#### [TRECHO SELECIONADO]
▬▬▬▬▬▬▬▬▬▬

E de repente, quando menos se esperava
(até porque, uma coisa dessas nunca se está a esperar), a luz faltou em todo o
bairro no meio da tarde de uma segunda-feira. O estrondo que se ouviu ao longe,
soube-se depois pela eficiente e rápida rede de comunicações criada pelos
vizinhos nesses momentos de enfrentamento comum de adversidades, originou-se do
choque de um caminhão alto demais contra os fios de alta tensão de um poste
que, devido à ação dos ventos de ultimamente, estavam, eles, os fios, baixos
demais, e deu no que deu: ausência de energia elétrica prolongada até que a
companhia de luz conseguisse sanar o problema que, dessa vez, era dos graves.
Nesses tempos modernos de século
21, totalmente dependentes das traquitanas e dos serviços eletrônicos, ficar
sem luz, mesmo que durante o dia, representa um profundo e quase imobilizante
apagão nas atividades que o ser humano contemporâneo está habituado a
desenvolver em seu cotidiano pessoal e profissional. A sensação de orfandade,
de fragilidade, de desnudamento e de desamparo só faz aumentar e aprofundar com
o passar das horas sem que o restauro da energia se dê, trazendo o retorno
automático à vida. À vida? Essa é então nossa vida?

▬▬▬▬▬▬▬▬▬▬

#### [MATERIAL APRESENTADO]
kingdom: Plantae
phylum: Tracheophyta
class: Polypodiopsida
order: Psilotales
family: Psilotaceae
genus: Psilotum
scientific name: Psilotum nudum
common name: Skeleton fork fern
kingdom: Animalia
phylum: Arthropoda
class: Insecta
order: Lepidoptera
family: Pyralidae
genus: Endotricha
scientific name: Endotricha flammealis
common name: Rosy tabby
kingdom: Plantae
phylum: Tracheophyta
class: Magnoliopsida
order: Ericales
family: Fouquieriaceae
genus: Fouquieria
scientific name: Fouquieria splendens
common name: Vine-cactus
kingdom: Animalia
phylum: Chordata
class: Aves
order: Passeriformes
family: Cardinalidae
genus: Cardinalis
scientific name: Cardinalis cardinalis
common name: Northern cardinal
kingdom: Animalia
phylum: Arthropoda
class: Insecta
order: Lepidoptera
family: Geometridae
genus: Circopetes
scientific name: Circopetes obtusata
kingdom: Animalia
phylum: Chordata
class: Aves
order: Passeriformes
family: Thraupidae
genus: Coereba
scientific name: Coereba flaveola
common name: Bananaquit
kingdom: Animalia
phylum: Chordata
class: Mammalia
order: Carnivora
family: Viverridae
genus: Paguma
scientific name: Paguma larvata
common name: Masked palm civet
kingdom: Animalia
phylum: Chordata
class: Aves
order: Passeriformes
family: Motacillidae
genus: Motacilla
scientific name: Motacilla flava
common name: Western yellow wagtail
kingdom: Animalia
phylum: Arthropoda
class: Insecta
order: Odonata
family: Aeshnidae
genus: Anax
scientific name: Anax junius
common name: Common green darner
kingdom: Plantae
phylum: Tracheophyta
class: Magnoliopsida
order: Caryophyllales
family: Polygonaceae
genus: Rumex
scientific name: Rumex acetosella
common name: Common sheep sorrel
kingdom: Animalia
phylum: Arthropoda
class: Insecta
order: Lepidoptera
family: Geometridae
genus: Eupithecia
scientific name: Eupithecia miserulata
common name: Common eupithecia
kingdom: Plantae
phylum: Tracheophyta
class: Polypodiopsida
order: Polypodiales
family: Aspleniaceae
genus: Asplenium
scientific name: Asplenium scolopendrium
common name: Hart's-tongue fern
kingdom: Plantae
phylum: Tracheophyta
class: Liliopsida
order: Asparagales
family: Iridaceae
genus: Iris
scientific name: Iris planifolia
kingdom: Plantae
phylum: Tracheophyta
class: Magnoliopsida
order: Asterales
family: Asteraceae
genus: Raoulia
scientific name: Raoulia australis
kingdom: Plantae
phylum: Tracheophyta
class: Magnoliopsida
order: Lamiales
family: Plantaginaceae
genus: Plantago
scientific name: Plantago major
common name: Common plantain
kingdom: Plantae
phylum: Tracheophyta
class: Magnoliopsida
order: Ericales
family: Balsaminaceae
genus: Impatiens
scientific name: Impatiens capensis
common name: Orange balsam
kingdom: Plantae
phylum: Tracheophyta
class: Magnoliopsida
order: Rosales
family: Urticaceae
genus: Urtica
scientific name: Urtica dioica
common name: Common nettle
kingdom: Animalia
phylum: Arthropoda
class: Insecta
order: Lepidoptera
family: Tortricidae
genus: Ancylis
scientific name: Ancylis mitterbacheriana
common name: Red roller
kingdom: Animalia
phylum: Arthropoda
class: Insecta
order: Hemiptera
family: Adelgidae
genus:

▬▬▬▬▬▬▬▬▬▬

#### [PROBLEMA 1]
No trecho sobre a falta de luz no bairro, o que provocou o estrondo ouvido ao longe?
#### [PROBLEMA 2]
Segundo o trecho sobre a falta de luz no bairro, quais sensações só aumentam e se aprofundam com o passar das horas sem energia?
#### [PROBLEMA 3]
Prolongue o texto sobre a falta de luz no bairro, começando logo após a pergunta final.

#### [RESULTADO DO EXERCÍCIO 1]
O choque de um caminhão alto demais contra os fios de alta tensão de um poste.

#### [RESULTADO DO EXERCÍCIO 2]
Orfandade, fragilidade, desnudamento e desamparo.

#### [RESULTADO DO EXERCÍCIO 3]
Será essa nossa vida ou será
aquela que, aos poucos, começa-se a detectar florescer de dentro das casas para
o ar livre, à medida em que a escuridão vai tomando conta dos aposentos com o
baixar do sol? As crianças, em férias escolares, reúnem-se na pracinha do
bairro, tirando as teias de aranha dos aros das bicicletas. Uma bola de
plástico amarela surge picando entre as roseiras do quintal de uma casa ao
lado, a dupla de irmãos se divertindo às gargalhadas a cada chute errado
desferido. Quatro meninas fazem uma roda e brincam e batem as mãos umas com as
outras, em uma brincadeira que eu imaginava extinta há décadas. Uma algazarra
viva, vivíssima, humana e nada eletrônica invade as quadras desenergizadas do
bairro. Ou reenergizadas.
Adultos começam a chegar em casa
do trabalho e não conseguem abrir os portões eletrônicos das garagens.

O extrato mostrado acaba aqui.